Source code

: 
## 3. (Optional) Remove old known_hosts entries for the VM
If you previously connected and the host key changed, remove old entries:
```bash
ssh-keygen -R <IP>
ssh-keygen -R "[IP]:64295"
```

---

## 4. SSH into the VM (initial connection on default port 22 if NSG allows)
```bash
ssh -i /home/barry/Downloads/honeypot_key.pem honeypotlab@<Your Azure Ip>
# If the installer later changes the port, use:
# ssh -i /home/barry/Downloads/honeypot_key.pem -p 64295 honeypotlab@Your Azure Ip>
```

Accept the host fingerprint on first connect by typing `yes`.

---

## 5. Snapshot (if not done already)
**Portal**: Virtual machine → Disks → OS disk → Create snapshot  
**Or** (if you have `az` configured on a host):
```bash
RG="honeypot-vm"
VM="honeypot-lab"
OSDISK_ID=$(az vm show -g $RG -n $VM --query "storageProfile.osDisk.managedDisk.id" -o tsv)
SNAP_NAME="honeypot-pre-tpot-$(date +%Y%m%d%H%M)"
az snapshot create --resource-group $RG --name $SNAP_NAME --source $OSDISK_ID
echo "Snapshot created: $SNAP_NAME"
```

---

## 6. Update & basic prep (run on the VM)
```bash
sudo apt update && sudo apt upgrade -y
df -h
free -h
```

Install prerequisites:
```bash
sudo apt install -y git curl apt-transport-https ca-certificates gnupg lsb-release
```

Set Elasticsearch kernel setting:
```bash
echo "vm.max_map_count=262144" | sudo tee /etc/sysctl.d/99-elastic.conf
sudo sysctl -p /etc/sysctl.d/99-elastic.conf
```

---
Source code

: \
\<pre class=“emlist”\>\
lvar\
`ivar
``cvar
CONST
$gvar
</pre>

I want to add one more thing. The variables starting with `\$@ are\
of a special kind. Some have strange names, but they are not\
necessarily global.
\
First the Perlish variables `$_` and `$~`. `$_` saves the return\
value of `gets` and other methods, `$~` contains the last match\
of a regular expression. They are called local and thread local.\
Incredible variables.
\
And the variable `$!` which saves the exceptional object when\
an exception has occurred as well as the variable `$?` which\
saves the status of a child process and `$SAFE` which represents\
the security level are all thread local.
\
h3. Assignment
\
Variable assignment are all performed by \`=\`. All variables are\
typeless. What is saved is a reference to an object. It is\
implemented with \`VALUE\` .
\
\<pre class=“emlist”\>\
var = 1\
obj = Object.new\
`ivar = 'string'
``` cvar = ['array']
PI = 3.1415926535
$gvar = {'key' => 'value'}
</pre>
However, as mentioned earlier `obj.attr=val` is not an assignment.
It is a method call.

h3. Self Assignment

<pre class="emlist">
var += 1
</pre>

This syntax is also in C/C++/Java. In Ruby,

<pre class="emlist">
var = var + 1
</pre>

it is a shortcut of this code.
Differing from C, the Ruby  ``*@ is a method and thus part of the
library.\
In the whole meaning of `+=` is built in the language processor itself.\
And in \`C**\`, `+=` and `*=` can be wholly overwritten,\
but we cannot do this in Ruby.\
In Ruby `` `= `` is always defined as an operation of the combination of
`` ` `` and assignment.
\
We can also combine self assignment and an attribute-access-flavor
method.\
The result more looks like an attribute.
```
· · ·
● **EXERCISE GOAL**
Without omitting anything, retype all of the material above exactly.

● **RESULT BELOW**
Source code

: 
## 3. (Optional) Remove old known_hosts entries for the VM
If you previously connected and the host key changed, remove old entries:
```bash
ssh-keygen -R <IP>
ssh-keygen -R "[IP]:64295"
```

---

## 4. SSH into the VM (initial connection on default port 22 if NSG allows)
```bash
ssh -i /home/barry/Downloads/honeypot_key.pem honeypotlab@<Your Azure Ip>
# If the installer later changes the port, use:
# ssh -i /home/barry/Downloads/honeypot_key.pem -p 64295 honeypotlab@Your Azure Ip>
```

Accept the host fingerprint on first connect by typing `yes`.

---

## 5. Snapshot (if not done already)
**Portal**: Virtual machine → Disks → OS disk → Create snapshot  
**Or** (if you have `az` configured on a host):
```bash
RG="honeypot-vm"
VM="honeypot-lab"
OSDISK_ID=$(az vm show -g $RG -n $VM --query "storageProfile.osDisk.managedDisk.id" -o tsv)
SNAP_NAME="honeypot-pre-tpot-$(date +%Y%m%d%H%M)"
az snapshot create --resource-group $RG --name $SNAP_NAME --source $OSDISK_ID
echo "Snapshot created: $SNAP_NAME"
```

---

## 6. Update & basic prep (run on the VM)
```bash
sudo apt update && sudo apt upgrade -y
df -h
free -h
```

Install prerequisites:
```bash
sudo apt install -y git curl apt-transport-https ca-certificates gnupg lsb-release
```

Set Elasticsearch kernel setting:
```bash
echo "vm.max_map_count=262144" | sudo tee /etc/sysctl.d/99-elastic.conf
sudo sysctl -p /etc/sysctl.d/99-elastic.conf
```

---
Source code

: \
\<pre class=“emlist”\>\
lvar\
`ivar
``cvar
CONST
$gvar
</pre>

I want to add one more thing. The variables starting with `\$@ are\
of a special kind. Some have strange names, but they are not\
necessarily global.
\
First the Perlish variables `$_` and `$~`. `$_` saves the return\
value of `gets` and other methods, `$~` contains the last match\
of a regular expression. They are called local and thread local.\
Incredible variables.
\
And the variable `$!` which saves the exceptional object when\
an exception has occurred as well as the variable `$?` which\
saves the status of a child process and `$SAFE` which represents\
the security level are all thread local.
\
h3. Assignment
\
Variable assignment are all performed by \`=\`. All variables are\
typeless. What is saved is a reference to an object. It is\
implemented with \`VALUE\` .
\
\<pre class=“emlist”\>\
var = 1\
obj = Object.new\
`ivar = 'string'
``` cvar = ['array']
PI = 3.1415926535
$gvar = {'key' => 'value'}
</pre>
However, as mentioned earlier `obj.attr=val` is not an assignment.
It is a method call.

h3. Self Assignment

<pre class="emlist">
var += 1
</pre>

This syntax is also in C/C++/Java. In Ruby,

<pre class="emlist">
var = var + 1
</pre>

it is a shortcut of this code.
Differing from C, the Ruby  ``*@ is a method and thus part of the
library.\
In the whole meaning of `+=` is built in the language processor itself.\
And in \`C**\`, `+=` and `*=` can be wholly overwritten,\
but we cannot do this in Ruby.\
In Ruby `` `= `` is always defined as an operation of the combination of
`` ` `` and assignment.
\
We can also combine self assignment and an attribute-access-flavor
method.\
The result more looks like an attribute.
```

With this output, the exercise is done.